Activity.
Reproduce every one of the entries below verbatim, without altering anything.

Quiz items based on charts

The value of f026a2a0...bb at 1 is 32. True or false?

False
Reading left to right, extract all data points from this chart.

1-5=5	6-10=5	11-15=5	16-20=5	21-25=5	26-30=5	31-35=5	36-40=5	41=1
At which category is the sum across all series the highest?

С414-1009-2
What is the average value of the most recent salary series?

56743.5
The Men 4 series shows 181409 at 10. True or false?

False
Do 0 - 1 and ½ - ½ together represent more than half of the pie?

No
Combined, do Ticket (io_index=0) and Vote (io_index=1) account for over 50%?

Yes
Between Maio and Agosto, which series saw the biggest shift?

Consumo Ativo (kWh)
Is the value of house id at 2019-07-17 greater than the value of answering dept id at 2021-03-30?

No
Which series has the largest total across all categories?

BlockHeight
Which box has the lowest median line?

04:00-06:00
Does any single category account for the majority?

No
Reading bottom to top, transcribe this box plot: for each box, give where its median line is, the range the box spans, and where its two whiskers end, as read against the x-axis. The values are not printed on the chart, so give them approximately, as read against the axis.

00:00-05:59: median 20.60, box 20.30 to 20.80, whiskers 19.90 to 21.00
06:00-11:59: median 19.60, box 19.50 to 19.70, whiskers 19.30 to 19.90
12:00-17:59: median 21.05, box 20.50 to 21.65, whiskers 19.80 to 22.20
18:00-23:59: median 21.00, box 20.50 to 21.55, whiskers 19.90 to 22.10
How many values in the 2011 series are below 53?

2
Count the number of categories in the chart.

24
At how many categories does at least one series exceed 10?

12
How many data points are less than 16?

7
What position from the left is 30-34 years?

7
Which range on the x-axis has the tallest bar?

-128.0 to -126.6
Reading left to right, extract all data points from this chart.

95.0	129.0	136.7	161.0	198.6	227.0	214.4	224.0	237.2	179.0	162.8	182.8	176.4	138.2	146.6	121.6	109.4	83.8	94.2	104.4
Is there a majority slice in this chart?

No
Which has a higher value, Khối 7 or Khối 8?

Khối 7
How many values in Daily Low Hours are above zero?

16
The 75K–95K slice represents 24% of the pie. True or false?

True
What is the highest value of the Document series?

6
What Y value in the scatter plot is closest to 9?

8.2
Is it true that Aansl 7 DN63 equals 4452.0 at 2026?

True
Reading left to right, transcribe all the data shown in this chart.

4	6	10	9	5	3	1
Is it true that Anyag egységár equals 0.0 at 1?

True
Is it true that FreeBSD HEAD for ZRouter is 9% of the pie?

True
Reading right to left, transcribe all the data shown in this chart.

Task response.
The value of f026a2a0...bb at 1 is 32. True or false?

False
Reading left to right, extract all data points from this chart.

1-5=5	6-10=5	11-15=5	16-20=5	21-25=5	26-30=5	31-35=5	36-40=5	41=1
At which category is the sum across all series the highest?

С414-1009-2
What is the average value of the most recent salary series?

56743.5
The Men 4 series shows 181409 at 10. True or false?

False
Do 0 - 1 and ½ - ½ together represent more than half of the pie?

No
Combined, do Ticket (io_index=0) and Vote (io_index=1) account for over 50%?

Yes
Between Maio and Agosto, which series saw the biggest shift?

Consumo Ativo (kWh)
Is the value of house id at 2019-07-17 greater than the value of answering dept id at 2021-03-30?

No
Which series has the largest total across all categories?

BlockHeight
Which box has the lowest median line?

04:00-06:00
Does any single category account for the majority?

No
Reading bottom to top, transcribe this box plot: for each box, give where its median line is, the range the box spans, and where its two whiskers end, as read against the x-axis. The values are not printed on the chart, so give them approximately, as read against the axis.

00:00-05:59: median 20.60, box 20.30 to 20.80, whiskers 19.90 to 21.00
06:00-11:59: median 19.60, box 19.50 to 19.70, whiskers 19.30 to 19.90
12:00-17:59: median 21.05, box 20.50 to 21.65, whiskers 19.80 to 22.20
18:00-23:59: median 21.00, box 20.50 to 21.55, whiskers 19.90 to 22.10
How many values in the 2011 series are below 53?

2
Count the number of categories in the chart.

24
At how many categories does at least one series exceed 10?

12
How many data points are less than 16?

7
What position from the left is 30-34 years?

7
Which range on the x-axis has the tallest bar?

-128.0 to -126.6
Reading left to right, extract all data points from this chart.

95.0	129.0	136.7	161.0	198.6	227.0	214.4	224.0	237.2	179.0	162.8	182.8	176.4	138.2	146.6	121.6	109.4	83.8	94.2	104.4
Is there a majority slice in this chart?

No
Which has a higher value, Khối 7 or Khối 8?

Khối 7
How many values in Daily Low Hours are above zero?

16
The 75K–95K slice represents 24% of the pie. True or false?

True
What is the highest value of the Document series?

6
What Y value in the scatter plot is closest to 9?

8.2
Is it true that Aansl 7 DN63 equals 4452.0 at 2026?

True
Reading left to right, transcribe all the data shown in this chart.

4	6	10	9	5	3	1
Is it true that Anyag egységár equals 0.0 at 1?

True
Is it true that FreeBSD HEAD for ZRouter is 9% of the pie?

True
Reading right to left, transcribe all the data shown in this chart.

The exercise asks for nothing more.